Genes and pathophysiology of type 2 diabetes: more than just the Randle cycle all over again

Abstract

The Randle cycle, which has been invoked to explain the reciprocal relationship between fatty acid oxidation and glucose oxidation, has long been implicated as a potential mechanism for hyperglycemia and type 2 diabetes mellitus (T2DM). Now genetic, functional genomic, and transgenic approaches have identified PPARgamma coactivators (PGC-1alpha and PGC-1beta) as key regulators of mitochondrial number and function. They regulate adaptive thermogenesis as well as glucose and fat oxidation in muscle and fat tissue, gluconeogenesis in liver, and even glucose-regulated insulin secretion in beta cells. PGC-1alpha and PGC-1beta mRNA levels and the mitochondrial genes they regulate are decreased in muscle of people with prediabetes and T2DM. A new report indicates that PGC-1alpha and PGC-1beta mRNA levels decrease with age in individuals with a genetic variant in PGC-1alpha, and these decreases correlate with alterations in whole-body glucose and fatty acid oxidation. These findings provide insights into how aging modifies genetic susceptibility to alterations in oxidative phosphorylation and T2DM.

Figure 1

Schematic of the pleiotropic effects of PGC-1α and PGC-1β. Changes in PGC-1α and PGC-1β expression levels in different tissues may explain many of the metabolic abnormalities that accompany T2DM. In muscle: decreased PGC-1α may cause decreased formation of mitochondria-rich oxidative type 1 myofibers and decreased glucose oxidation. Decreased PGC-1β expression may cause decreased fat influx and oxidation and decreased nonoxidative glucose metabolism.
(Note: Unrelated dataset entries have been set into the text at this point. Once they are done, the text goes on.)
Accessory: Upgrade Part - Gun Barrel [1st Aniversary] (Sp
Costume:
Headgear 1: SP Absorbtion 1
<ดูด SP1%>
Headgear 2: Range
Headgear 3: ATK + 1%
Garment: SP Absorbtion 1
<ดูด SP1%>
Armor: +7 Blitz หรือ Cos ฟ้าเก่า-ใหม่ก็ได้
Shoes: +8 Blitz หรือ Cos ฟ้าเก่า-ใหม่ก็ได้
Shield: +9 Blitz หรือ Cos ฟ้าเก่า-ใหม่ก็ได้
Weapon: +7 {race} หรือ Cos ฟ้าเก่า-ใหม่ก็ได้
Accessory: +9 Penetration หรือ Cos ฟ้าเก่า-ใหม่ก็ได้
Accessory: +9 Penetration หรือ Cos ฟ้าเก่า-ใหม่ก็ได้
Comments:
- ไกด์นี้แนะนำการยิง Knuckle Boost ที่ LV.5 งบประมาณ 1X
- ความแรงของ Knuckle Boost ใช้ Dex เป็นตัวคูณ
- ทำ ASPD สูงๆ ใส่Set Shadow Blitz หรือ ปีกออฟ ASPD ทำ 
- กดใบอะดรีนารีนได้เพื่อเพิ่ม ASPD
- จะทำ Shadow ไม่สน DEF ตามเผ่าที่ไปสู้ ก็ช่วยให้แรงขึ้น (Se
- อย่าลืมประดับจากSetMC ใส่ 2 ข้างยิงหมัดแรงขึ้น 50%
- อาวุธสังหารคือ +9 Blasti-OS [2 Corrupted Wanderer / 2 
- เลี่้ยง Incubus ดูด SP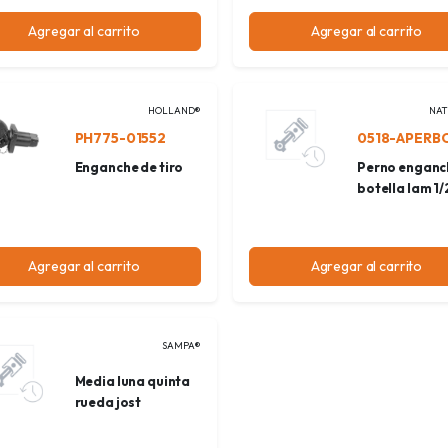
Agregar al carrito
Agregar al carrito
HOLLAND®
NAT
PH775-01552
0518-APERB
Enganche de tiro
Perno enganc
botella lam 1/
Agregar al carrito
Agregar al carrito
SAMPA®
Media luna quinta
rueda jost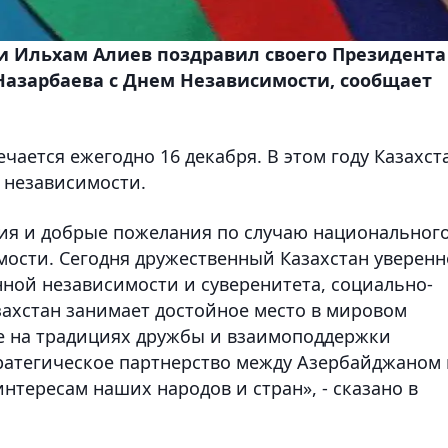
и Ильхам Алиев поздравил своего Президента
Назарбаева с Днем Независимости, сообщает
чается ежегодно 16 декабря. В этом году Казахст
 независимости.
ия и добрые пожелания по случаю национальног
мости. Сегодня дружественный Казахстан уверенн
нной независимости и суверенитета, социально-
захстан занимает достойное место в мировом
е на традициях дружбы и взаимоподдержки
ратегическое партнерство между Азербайджаном 
нтересам наших народов и стран», - сказано в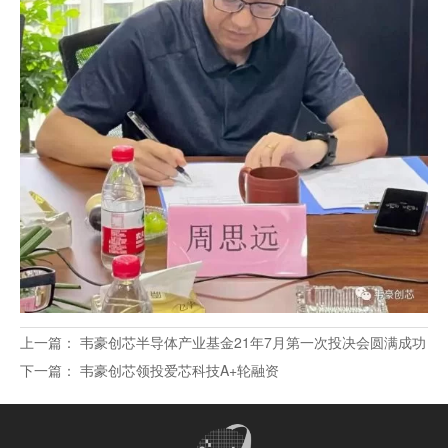
上一篇：
韦豪创芯半导体产业基金21年7月第一次投决会圆满成功
下一篇：
韦豪创芯领投爱芯科技A+轮融资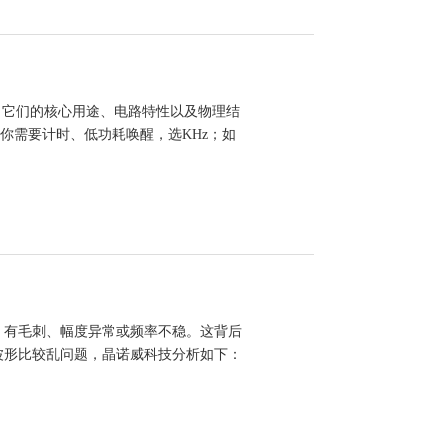
定了它们的核心用途、电路特性以及物理结
果你需要计时、低功耗唤醒，选KHz；如
、有毛刺、幅度异常或频率不稳。这背后
波形比较乱问题，晶诺威科技分析如下：
电容…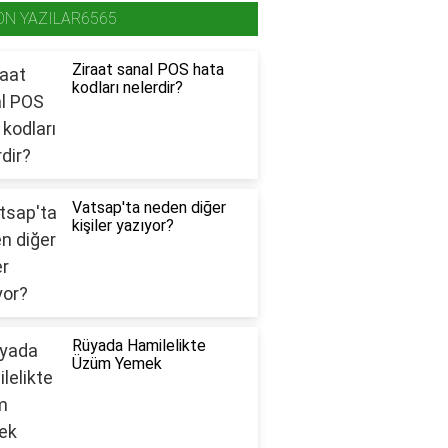
ON YAZILAR6565
Ziraat sanal POS hata
kodları nelerdir?
Vatsap'ta neden diğer
kişiler yazıyor?
Rüyada Hamilelikte
Üzüm Yemek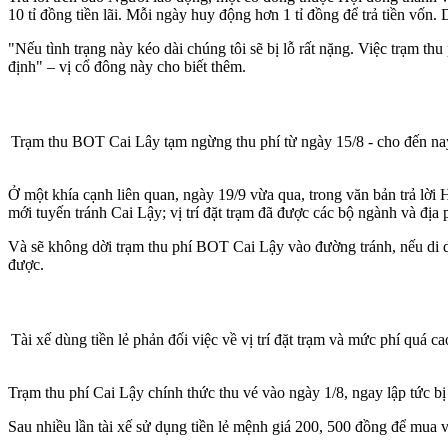
10 tỉ đồng tiền lãi. Mỗi ngày huy động hơn 1 tỉ đồng để trả tiền vốn.
"Nếu tình trạng này kéo dài chúng tôi sẽ bị lỗ rất nặng. Việc trạm
định" – vị cổ đông này cho biết thêm.
Trạm thu BOT Cai Lây tạm ngừng thu phí từ ngày 15/8 - cho đến na
Ở một khía cạnh liên quan, ngày 19/9 vừa qua, trong văn bản trả lời
mới tuyến tránh Cai Lậy; vị trí đặt trạm đã được các bộ ngành và đị
Và sẽ không dời trạm thu phí BOT Cai Lậy vào đường tránh, nếu di d
được.
Tài xế dùng tiền lẻ phản đối việc về vị trí đặt trạm và mức phí quá 
Trạm thu phí Cai Lậy chính thức thu vé vào ngày 1/8, ngay lập tức bị n
Sau nhiều lần tài xế sử dụng tiền lẻ mệnh giá 200, 500 đồng để mua v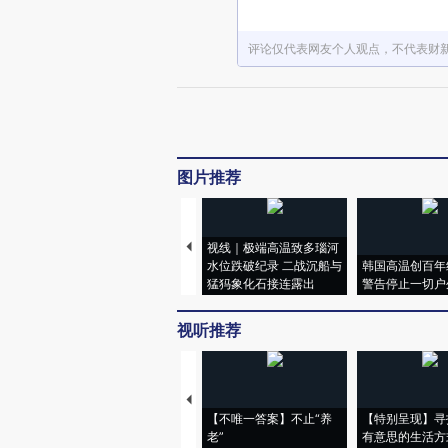
评论仅代表网友个人观点，不代表财
图片推荐
视线｜极端高温致多瑙河
水位跌破纪录 二战沉船与
韩国高温创百年
猛犸象化石接连露出
警告停止一切户
视听推荐
【不唯一答案】不止“养
【特别呈现】寻
老”
有意思的生活方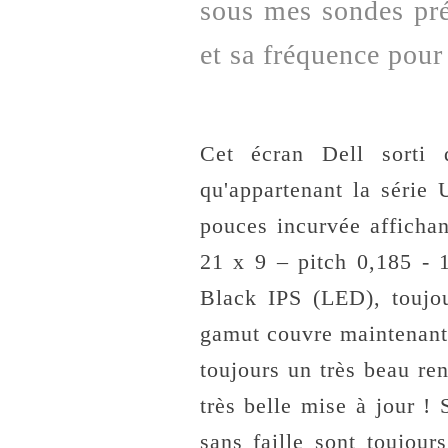
sous mes sondes pré
et sa fréquence pour
Cet écran Dell sorti
qu'appartenant la série 
pouces incurvée afficha
21 x 9 – pitch 0,185 - 1
Black IPS (LED), toujo
gamut couvre maintenant 
toujours un très beau ren
très belle mise à jour ! 
sans faille sont toujour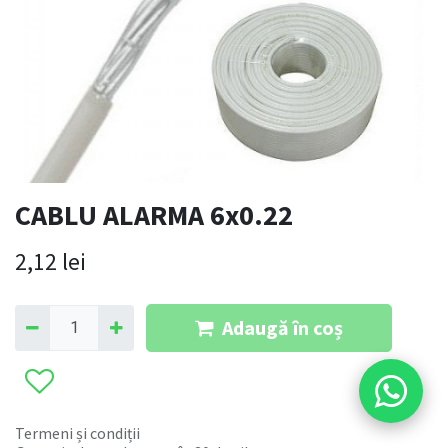
CABLU ALARMA 6x0.22
2,12
lei
Adaugă în coș
Termeni și condiții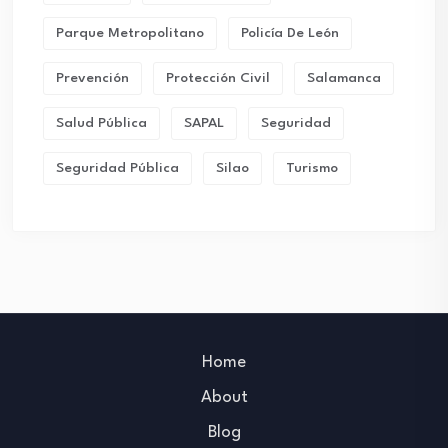
Parque Metropolitano
Policía De León
Prevención
Protección Civil
Salamanca
Salud Pública
SAPAL
Seguridad
Seguridad Pública
Silao
Turismo
Home
About
Blog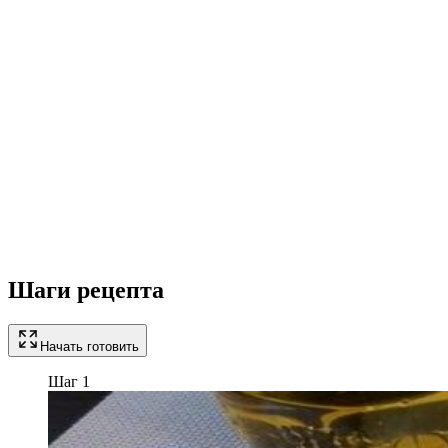
Шаги рецепта
Начать готовить
Шаг 1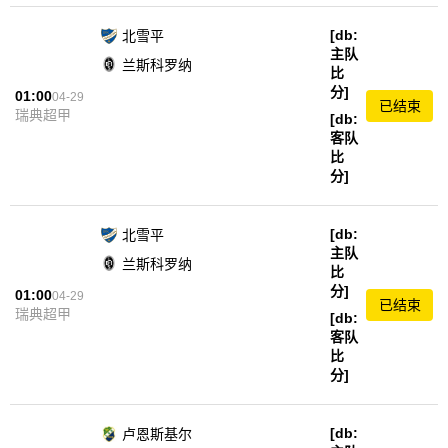
[db:
北雪平
主队
兰斯科罗纳
比
分]
01:00
04-29
已结束
瑞典超甲
[db:
客队
比
分]
[db:
北雪平
主队
兰斯科罗纳
比
分]
01:00
04-29
已结束
瑞典超甲
[db:
客队
比
分]
[db:
卢恩斯基尔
Subjects with the Gly482Ser PGC-1α variant appear to be more susceptible to age-related decreases in PGC-1α and PGC-1β. In the β cell: increased PGC-1α expression or function, which is observed in several animal models of diabetes, would be expected to decrease β cell dysfunction and decrease insulin secretion. In liver: increases in PGC-1α expression or function would be expected to cause increased hepatic gluconeogenesis. In fat: decreases in PGC-1α expression or function would be expected to cause decreased mitochondrial biogenesis and defective adaptive thermogenesis, possibly leading to positive energy balance and obesity. Other factors, i.e., physical activity, diet, and other gene variants, may affect PGC-1α and PGC-1β expression or function and thus susceptibility to T2DM.